阿尔忒莱雅刚刚跟着珀耳塞福涅姐姐的神侍,来到了德墨忒尔阿姨的宫殿。这座金黄色的宫殿总是让阿尔忒莱雅想起丰收的麦田,德墨忒尔阿姨的气息无处不在,但今天她似乎不在。廊道里安静得出奇,只有阿尔忒莱雅自己的脚步声在石板上轻轻回荡……希腊式凉鞋的软底每次抬起时都会发出一声极细微的、胶质离开石面的剥离声,每次落下又是一声沉实的、脚掌与石板接触的轻叩。神侍在前面引路,拐了几个弯,来到珀耳塞福涅的闺房之外,便告退离去。神侍的脚步声在廊道尽头渐行渐远,越来越轻,越来越稀,最后被一片深沉的寂静吞没。
阿尔忒莱雅站在紧闭的房门前。她抬起手,指尖在门板上极轻地叩了两下。叩门声短促而克制,像是在问“我可以进来吗”的同时也在给自己做最后的心理准备。然后她听到了……门内传来一阵细微的窸窣声。那是有人正从椅子上站起来的声响:衣料急速摩擦过木质椅面的沙沙声,脚步慌乱地在地板上调整了两次才稳住,然后停住了。安静了两拍心跳的时间,安静得阿尔忒莱雅能听到自己呼吸从鼻腔缓缓出气时那道极其轻柔的、像风拂过细纱的气流声。她深吸一口气,将手按在门板上,推开。
房门转轴发出一声低沉的、被润滑过的石门特有的闷响,然后合上。合上门的时候,门板与门框接触的那一声钝响把她自己与外界的最后联系也切断了……廊道、侍女、还有远处众神大殿隐约飘来的宴饮余音,全被关在了外面。

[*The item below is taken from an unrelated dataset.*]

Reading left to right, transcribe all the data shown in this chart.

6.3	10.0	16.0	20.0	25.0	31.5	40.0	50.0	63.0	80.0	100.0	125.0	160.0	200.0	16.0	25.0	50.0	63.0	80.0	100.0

珀耳塞福涅正背对着房门坐在一个椅子上。她今天穿了一件深石榴色的希腊长裙,质地轻盈而垂坠。阿尔忒莱雅能听到她呼吸的频率……比平时更快,每一次吸气都带着衣襟微微收紧的细密织料摩擦声,每一次呼气又把那声极轻的、从鼻腔溢出的温热气音送进两人之间安静的空气里。

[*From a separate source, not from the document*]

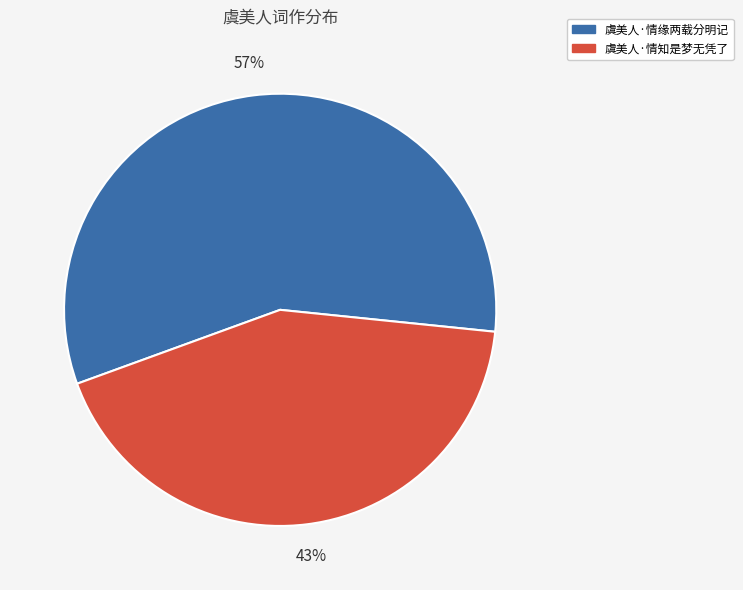

Which slice is the largest?

虞美人·情缘两载分明记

珀耳塞福涅转过头来,妩媚一笑:“给你尝点好东西。”笑容颠倒众生,张口时她舌尖轻轻碰了一下上颚,发出一声极细微的、湿润的、像果实被剥开薄膜时的轻响。
“什么东西?”阿尔忒莱雅听到自己的声音在这间安静的闺房里显得比平时更轻,尾音还没有落下就被房间里的寂静吞掉了。

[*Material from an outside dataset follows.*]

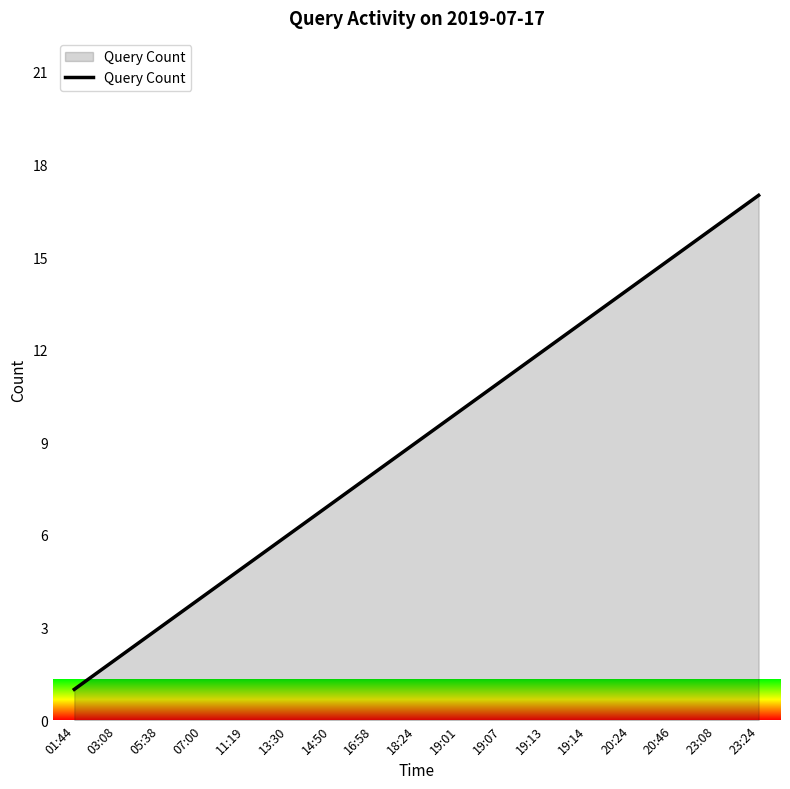

What is the approximate value at 20:46?

15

珀耳塞福涅从桌上取过一只小巧的金盘,盘中静静躺着两颗果实,鲜红娇艳,长得如同葡萄大小,表面还沾着刚从枝头摘下时的淡淡水珠。
“这可是当初原初的神灵厄洛斯栽种的异种上面结的果子,吃了能够增加一个人的神力。我机缘巧合,得到了两个,咱们一人一个。”她说“一人一个”的时候,阿尔忒莱雅听见她嘴角闪过一丝诡异的微笑……那个微笑没有声音,但她能听见珀耳塞福涅在那一瞬间屏住了呼吸。那是她说谎时特有的标志,她每次在恶作剧边缘准备把别人推进去时,都会不自觉地停掉自己的呼吸半拍。阿尔忒莱雅太熟悉这个停顿了……十年前在冥界,珀耳塞福涅每次把她按在床角、用手指探进她裙底之前,都会先停下呼吸半拍。这半拍,是她自己和自己打的最后一个赌。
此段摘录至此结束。